**What you are asked to do:** Please update the source lines in all the items below so that "Montserrat" becomes "Roboto" wherever it occurs, with every other character left as it is. Return only the source lines and leave out the pictures.

** START OF Supplied records **

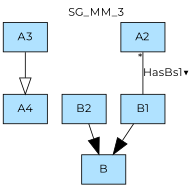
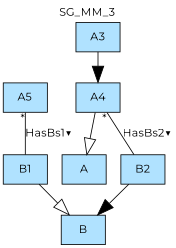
  digraph {
    fontname=Montserrat
    label=SG_MM_3
    labelfontsize=12
    labelloc=tl
    node [fillcolor=lightskyblue1 fontname=Montserrat shape=record style=filled]
    edge [arrowhead=onormal arrowsize=2.0 fontname=Montserrat]
+   n1 [label=A]
    n2 [label=A4]
    n3 [label=B2]
    n4 [label=B]
-   n5 [label=A2]
+   n5 [label=A5]
    n6 [label=B1]
    n7 [label=A3]
+   n2 -> n1
+   n2 -> n3 [dir=none label="HasBs2▼" taillabel="*" arrowhead="" arrowsize=""]
    n3 -> n4 [arrowhead=normal]
    n5 -> n6 [dir=none label="HasBs1▼" taillabel="*" arrowhead="" arrowsize=""]
-   n6 -> n4 [arrowhead=normal]
-   n7 -> n2
+   n6 -> n4
+   n7 -> n2 [arrowhead=normal]
  }
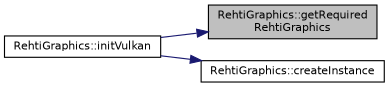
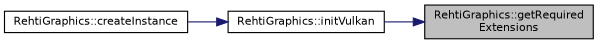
  digraph {
    rankdir=RL
    node [color=black fillcolor=white fontname=Helvetica fontsize=10 shape=record style=filled]
    edge [color=midnightblue dir=back fontname=Helvetica fontsize=10 labelfontname=Helvetica labelfontsize=10 style=solid]
-   n1 [fillcolor=grey75 fontcolor=black height=0.2 label="RehtiGraphics::getRequired\lRehtiGraphics" width=0.4]
+   n1 [fillcolor=grey75 fontcolor=black height=0.2 label="RehtiGraphics::getRequired\lExtensions" width=0.4]
    n2 [height=0.2 label="RehtiGraphics::initVulkan" width=0.4]
    n3 [height=0.2 label="RehtiGraphics::createInstance" width=0.4]
    n1 -> n2
-   n3 -> n2
+   n2 -> n3
  }
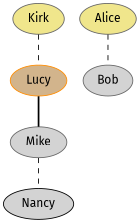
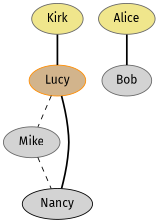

** END OF Supplied records **

**Exercise result:**
  digraph {
    fontname=Roboto
    label=SG_MM_3
    labelfontsize=12
    labelloc=tl
    node [fillcolor=lightskyblue1 fontname=Roboto shape=record style=filled]
    edge [arrowhead=onormal arrowsize=2.0 fontname=Roboto]
+   n1 [label=A]
    n2 [label=A4]
    n3 [label=B2]
    n4 [label=B]
-   n5 [label=A2]
+   n5 [label=A5]
    n6 [label=B1]
    n7 [label=A3]
+   n2 -> n1
+   n2 -> n3 [dir=none label="HasBs2▼" taillabel="*" arrowhead="" arrowsize=""]
    n3 -> n4 [arrowhead=normal]
    n5 -> n6 [dir=none label="HasBs1▼" taillabel="*" arrowhead="" arrowsize=""]
-   n6 -> n4 [arrowhead=normal]
-   n7 -> n2
+   n6 -> n4
+   n7 -> n2 [arrowhead=normal]
  }
  digraph {
    rankdir=RL
    node [color=black fillcolor=white fontname=Helvetica fontsize=10 shape=record style=filled]
    edge [color=midnightblue dir=back fontname=Helvetica fontsize=10 labelfontname=Helvetica labelfontsize=10 style=solid]
-   n1 [fillcolor=grey75 fontcolor=black height=0.2 label="RehtiGraphics::getRequired\lRehtiGraphics" width=0.4]
+   n1 [fillcolor=grey75 fontcolor=black height=0.2 label="RehtiGraphics::getRequired\lExtensions" width=0.4]
    n2 [height=0.2 label="RehtiGraphics::initVulkan" width=0.4]
    n3 [height=0.2 label="RehtiGraphics::createInstance" width=0.4]
    n1 -> n2
-   n3 -> n2
+   n2 -> n3
  }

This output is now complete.